What Grandma Did In The War
May 14, 2012 7:28 AM   Subscribe

During WWII, nearly 6 million women joined the workforce. Metafilter's talked about "Rosie the Riveters" previously, but we've never heard from these women in their own words.
posted by ChuraChura (9 comments total) 7 users marked this as a favorite
During WWII, of Boeing's 50,000 workers in Seattle, 50% were women & 10% of those were African-American women. Here's what one "Rosie" had to say: "I started in the Boeing toolroom. The head superintendent said that he’d never heard of such a thing as putting women in factories, and it was certainly not going to work. He said, 'The happiest day of my life will be when Boeing decides that can’t use these women, and I can be there personally to kick them out the door.' That was the way we started out." —Inez Sauer
posted by treasure at 7:52 AM on May 14, 2012

The Library of Congress' Veterans History Project does something similar. They not only preserve records and interviews of actual veterans/soldiers, but also of civilians like "Rosie" and others. This link shows 129 results for female civilians active during WWII that now have a digitized archive for public consumption.
posted by aheckler at 7:56 AM on May 14, 2012 [2 favorites]

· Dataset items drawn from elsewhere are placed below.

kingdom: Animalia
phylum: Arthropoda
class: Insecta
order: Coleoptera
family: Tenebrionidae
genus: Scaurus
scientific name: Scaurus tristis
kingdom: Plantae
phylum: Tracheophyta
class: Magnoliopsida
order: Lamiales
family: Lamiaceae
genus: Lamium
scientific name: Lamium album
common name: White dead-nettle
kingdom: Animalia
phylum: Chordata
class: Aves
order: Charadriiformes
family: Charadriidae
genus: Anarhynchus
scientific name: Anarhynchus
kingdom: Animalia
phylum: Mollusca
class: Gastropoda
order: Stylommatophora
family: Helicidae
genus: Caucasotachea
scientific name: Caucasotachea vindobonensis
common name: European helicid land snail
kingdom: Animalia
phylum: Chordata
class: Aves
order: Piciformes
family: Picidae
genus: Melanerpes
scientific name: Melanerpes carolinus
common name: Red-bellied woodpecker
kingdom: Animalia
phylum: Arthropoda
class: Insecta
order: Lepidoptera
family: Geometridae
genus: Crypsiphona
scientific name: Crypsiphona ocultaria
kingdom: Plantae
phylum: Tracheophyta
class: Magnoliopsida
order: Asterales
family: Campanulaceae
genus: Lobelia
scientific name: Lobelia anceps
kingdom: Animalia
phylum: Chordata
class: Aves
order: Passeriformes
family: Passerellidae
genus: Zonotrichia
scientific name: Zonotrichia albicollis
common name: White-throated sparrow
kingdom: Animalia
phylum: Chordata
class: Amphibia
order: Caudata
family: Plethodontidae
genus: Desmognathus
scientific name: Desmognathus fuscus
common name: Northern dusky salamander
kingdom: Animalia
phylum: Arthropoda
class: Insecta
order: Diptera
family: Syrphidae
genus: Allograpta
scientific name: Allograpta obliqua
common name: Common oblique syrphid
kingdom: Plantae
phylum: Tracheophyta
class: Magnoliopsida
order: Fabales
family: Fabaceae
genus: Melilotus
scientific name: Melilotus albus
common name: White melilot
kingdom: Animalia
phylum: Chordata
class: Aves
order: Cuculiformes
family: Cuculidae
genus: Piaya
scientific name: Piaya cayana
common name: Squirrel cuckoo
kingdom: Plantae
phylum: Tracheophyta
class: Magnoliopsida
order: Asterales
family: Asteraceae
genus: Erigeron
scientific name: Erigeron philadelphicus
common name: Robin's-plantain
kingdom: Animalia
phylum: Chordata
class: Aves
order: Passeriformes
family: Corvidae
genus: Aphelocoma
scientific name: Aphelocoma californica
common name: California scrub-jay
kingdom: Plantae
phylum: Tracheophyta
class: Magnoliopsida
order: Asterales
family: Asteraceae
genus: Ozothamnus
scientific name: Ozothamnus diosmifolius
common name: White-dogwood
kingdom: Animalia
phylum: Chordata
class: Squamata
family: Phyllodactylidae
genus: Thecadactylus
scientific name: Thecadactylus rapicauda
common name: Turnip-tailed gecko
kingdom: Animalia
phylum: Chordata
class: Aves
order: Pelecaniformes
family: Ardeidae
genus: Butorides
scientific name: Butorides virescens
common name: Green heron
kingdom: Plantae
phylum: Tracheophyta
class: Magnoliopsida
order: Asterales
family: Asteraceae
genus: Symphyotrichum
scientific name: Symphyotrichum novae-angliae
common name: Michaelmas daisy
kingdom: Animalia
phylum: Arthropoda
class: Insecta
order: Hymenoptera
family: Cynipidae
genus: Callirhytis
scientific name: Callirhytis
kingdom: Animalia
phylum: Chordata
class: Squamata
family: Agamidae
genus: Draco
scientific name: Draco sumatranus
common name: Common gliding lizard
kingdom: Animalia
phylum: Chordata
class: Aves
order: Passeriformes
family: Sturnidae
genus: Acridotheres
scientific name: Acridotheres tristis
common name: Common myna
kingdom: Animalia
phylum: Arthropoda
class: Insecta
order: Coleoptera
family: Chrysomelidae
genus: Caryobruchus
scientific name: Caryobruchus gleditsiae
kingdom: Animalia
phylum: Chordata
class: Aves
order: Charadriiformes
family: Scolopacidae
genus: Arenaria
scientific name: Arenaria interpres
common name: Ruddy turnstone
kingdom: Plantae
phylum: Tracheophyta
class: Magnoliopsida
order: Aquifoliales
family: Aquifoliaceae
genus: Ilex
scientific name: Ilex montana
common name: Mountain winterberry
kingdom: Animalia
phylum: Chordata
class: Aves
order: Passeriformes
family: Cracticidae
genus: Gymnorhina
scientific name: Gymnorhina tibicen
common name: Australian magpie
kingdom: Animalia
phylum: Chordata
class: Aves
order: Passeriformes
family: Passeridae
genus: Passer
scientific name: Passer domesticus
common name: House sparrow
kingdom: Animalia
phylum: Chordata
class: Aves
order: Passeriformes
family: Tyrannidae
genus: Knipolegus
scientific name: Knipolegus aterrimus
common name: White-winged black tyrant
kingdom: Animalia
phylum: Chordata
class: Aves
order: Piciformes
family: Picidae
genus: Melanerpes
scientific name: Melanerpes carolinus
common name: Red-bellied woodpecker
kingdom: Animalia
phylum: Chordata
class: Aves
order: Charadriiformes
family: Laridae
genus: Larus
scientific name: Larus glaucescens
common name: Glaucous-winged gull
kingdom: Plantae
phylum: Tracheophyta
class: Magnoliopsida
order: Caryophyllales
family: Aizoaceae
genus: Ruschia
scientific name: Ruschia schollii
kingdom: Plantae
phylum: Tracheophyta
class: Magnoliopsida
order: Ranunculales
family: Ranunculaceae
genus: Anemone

My maternal grandmother was one. Apparently, one advantage compared to schoolteaching at the time was that she no longer had to hide her marital status, and California was closer to my Grandfather's initial deployment in Alaska. We have telegraphs of them planning to meet up in Seattle to make the most of precious leave.
posted by CBrachyrhynchos at 8:07 AM on May 14, 2012 [1 favorite]

Tried to watch one of the videos. Took too long to load.
posted by uraniumwilly at 8:12 AM on May 14, 2012

I watched a few videos and they loaded right away (although that's a really long title card shot).
posted by Slack-a-gogo at 9:59 AM on May 14, 2012

There's a burger place near my home that's in the old Ford plant near the Richmond, California Shipyards that was converted during WWII to the war effort. Some of the tables have industry papers from WWII that have advice columns telling supervisors how best to manage women in their factories, and the pluses and minuses of how women work. Very upfront in a way you don't see these days, now that we're disinclined to make such gross generalizations.

I just Googled to find any references to those columns, and found insteadthis YouTube video, which I can't listen to right now but looks like more of the same.
posted by small_ruminant at 11:27 AM on May 14, 2012

(All you Bay Areans: Rosie the Riveter dance coming up at the Richmond Shipyards/Craneway Pavilion this Memorial Day weekend.)

The park next to my place is the Rosie the Riveter park, and they often have posters up describing what it was like for the women and the infrastructure. One interesting part was the no nonsense education women received about birth control and other health things.

Also, the women in charge of the female workers' health, Hannah Peters, who deserves a front page post of her own, kept a lot of notes. One of the things she noticed was that women were just out of shape, so she made up a bunch of calisthenics that involved things like climbing up and down the ladders up the sides of the ships that women had to be okay at before they were put to work.

It was interesting to me because I'd always heard that everyone back then was in better shape than now, but it sounds like that isn't necessarily true.
posted by small_ruminant at 11:44 AM on May 14, 2012

I read oral histories of women workers from WWII as an undergrad in 1989. Sherna Berger Gluck's Rosie the Riveter, Revisited covers this same territory.

I don't see any references to Gluck's work on the site, but I think it could be very interesting to compare them. Gluck's work had a feminist perspective and the Real Rosie the Riveter Project seems (if "Related Resources" are indicative) to be more closely tied to socialist/leftist work.
posted by Mad_Carew at 1:35 PM on May 14, 2012

We have telegraphs of them planning to meet up in Seattle to make the most of precious leave.

CBrachyrhynchos, I now have a happy mental image of a 90yo woman who spent A LOT of time in Seattle during her early married years, and couldn't describe a single location in it outside of the hotel near the bus station.

Sorry for that image. But your family's existence depended up on it!